A telephone communication is not broadcasting as defined in federal law, which defines broadcasting as:
  "the dissemination of radio communications intended to be received by the public, directly or by the intermediary of relay stations". (47 USCA 153(o).)
From the foregoing it is apparent that the "Picturephone" or any similar video telephone system is not a broadcast system. The conclusion that it is not covered by section 52 is reinforced by the fact that the telephone system does not publicly air what is said, hence it is not an invasion of privacy such as section 52 was designed to prohibit.
It must, however, be considered that the issue of the right to confront witnesses may be a problem in the use of this procedure whereby testimony will be received by a telephone system from a point distant from the hearing room (Richard P. Maloney, "Trying small cases by Picturephone",American Bar Association Journal, 55, Nov. 25, 1972, pp 1057-59). A defendant is able to observe the video image of the witness, who can likewise be cross-examined over the video telephone. This procedure has been used to conduct an examination before trial of a party in California involved in a New York State lawsuit (Glaser v New York Telephone Co.,
NYLJ, p 1. c 3 11/17/78) as well as for the perpetuation of testimony, and the testimony of expert witnesses (Ron Brown, "Electronics Courts the Law", New Scientist, April 6, 1972, pp 26-27). Testimony as to telephone communications is permissible (29 Am Jur 2d, Evidence, 380 et seq.).

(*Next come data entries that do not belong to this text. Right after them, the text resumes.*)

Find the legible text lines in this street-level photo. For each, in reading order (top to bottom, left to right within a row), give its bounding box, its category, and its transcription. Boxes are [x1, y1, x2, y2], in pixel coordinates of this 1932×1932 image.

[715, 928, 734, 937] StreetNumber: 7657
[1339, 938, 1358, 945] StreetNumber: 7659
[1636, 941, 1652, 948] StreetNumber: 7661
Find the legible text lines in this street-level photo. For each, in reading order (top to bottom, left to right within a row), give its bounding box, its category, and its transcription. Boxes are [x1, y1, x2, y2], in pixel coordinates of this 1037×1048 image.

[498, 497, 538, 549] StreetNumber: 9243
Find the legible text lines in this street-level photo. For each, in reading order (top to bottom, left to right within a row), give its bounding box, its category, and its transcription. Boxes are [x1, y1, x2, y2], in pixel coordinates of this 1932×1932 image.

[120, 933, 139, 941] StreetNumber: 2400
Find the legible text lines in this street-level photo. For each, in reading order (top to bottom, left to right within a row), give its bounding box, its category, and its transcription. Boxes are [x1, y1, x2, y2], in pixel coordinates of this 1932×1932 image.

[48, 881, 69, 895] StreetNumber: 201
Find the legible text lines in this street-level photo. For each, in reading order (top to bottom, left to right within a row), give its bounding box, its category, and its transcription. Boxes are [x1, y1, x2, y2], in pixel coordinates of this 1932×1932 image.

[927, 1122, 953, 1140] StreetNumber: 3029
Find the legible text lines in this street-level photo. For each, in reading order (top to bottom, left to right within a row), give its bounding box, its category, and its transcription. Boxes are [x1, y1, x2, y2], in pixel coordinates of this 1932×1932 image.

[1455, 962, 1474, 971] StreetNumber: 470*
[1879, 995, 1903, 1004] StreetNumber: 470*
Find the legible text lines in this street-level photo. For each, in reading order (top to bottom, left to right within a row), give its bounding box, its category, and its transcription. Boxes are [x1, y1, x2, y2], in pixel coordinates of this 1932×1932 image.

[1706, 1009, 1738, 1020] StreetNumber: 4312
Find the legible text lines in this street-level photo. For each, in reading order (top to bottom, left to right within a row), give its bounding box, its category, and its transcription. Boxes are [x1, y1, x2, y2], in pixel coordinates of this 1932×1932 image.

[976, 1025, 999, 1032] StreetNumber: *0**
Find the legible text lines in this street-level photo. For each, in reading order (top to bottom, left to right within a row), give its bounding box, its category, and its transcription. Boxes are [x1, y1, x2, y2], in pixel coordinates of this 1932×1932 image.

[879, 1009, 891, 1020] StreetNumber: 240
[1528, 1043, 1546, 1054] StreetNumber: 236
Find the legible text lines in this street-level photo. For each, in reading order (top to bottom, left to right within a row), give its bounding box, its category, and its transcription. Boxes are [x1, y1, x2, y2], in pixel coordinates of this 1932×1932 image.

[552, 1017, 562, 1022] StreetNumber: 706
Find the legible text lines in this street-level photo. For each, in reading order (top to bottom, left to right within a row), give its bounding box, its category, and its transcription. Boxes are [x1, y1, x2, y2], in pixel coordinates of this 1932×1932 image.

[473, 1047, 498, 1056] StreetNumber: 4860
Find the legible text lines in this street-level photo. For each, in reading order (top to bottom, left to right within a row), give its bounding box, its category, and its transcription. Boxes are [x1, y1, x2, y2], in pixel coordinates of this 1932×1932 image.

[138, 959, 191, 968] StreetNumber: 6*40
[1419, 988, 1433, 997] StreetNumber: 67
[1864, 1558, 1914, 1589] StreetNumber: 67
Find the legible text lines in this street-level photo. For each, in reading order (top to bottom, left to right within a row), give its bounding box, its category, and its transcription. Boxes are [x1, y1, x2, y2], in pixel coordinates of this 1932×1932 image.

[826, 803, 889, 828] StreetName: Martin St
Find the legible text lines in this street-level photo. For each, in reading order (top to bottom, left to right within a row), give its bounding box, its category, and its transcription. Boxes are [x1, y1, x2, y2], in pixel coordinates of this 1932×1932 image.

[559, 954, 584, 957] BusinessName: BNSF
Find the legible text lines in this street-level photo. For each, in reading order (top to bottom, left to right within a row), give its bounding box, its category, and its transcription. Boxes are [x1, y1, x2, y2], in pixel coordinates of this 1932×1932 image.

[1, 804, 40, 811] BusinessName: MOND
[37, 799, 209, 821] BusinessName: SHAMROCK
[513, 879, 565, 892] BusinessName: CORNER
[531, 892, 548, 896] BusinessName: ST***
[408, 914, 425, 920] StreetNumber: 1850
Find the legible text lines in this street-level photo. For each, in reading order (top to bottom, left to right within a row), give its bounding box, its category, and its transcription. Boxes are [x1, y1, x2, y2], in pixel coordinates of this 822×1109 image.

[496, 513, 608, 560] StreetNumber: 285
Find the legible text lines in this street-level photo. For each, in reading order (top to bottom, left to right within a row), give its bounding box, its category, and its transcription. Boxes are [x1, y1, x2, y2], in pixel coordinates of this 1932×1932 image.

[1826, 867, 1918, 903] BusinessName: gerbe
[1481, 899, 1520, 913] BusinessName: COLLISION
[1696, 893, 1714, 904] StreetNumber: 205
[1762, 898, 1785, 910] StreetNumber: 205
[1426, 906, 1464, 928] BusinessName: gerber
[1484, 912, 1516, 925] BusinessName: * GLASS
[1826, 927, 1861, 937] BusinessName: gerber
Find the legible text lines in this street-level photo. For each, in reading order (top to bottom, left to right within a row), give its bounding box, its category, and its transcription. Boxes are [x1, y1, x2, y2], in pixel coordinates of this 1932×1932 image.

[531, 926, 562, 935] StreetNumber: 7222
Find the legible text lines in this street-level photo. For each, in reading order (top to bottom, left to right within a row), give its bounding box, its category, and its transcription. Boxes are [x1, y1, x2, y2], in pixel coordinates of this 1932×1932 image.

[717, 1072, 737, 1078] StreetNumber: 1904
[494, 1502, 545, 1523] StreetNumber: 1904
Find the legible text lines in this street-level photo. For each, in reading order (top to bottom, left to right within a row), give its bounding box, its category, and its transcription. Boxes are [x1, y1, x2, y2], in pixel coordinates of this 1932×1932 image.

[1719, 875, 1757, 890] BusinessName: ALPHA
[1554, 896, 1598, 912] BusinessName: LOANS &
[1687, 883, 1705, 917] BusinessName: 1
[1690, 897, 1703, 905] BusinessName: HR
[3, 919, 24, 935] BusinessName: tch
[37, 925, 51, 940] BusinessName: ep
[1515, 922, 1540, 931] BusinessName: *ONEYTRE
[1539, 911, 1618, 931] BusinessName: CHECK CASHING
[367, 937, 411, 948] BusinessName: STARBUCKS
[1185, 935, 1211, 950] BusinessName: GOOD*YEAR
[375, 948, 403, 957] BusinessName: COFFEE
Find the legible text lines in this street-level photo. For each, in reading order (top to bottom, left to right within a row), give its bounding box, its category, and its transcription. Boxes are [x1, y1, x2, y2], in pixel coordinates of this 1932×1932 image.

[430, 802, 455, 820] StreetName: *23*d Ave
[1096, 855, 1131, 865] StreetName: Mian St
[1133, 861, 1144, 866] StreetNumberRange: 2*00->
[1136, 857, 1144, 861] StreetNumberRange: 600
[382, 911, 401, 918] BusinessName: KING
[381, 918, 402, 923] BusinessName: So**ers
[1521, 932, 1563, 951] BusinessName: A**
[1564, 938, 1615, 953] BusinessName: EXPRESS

Since traffic violations involved in these hearings are criminal in nature, however, the defendant is constitutionally entitled to a confrontation of the witnesses testifying against him (State Const. Art 1, § 6). If he should consent to the procedure, the defendant would not be deprived of any of his constitutional rights. People vHilderbrandt, 308 N.Y. 397 (1955).
It is therefore my opinion that conducting an administrative adjudicatory hearing by means of a visual telephone ("Picturephone") system is not prohibited as a broadcasting of such proceedings that are proscribed by section 52 of Civil Rights Law and would be permissible upon the consent of the defendant.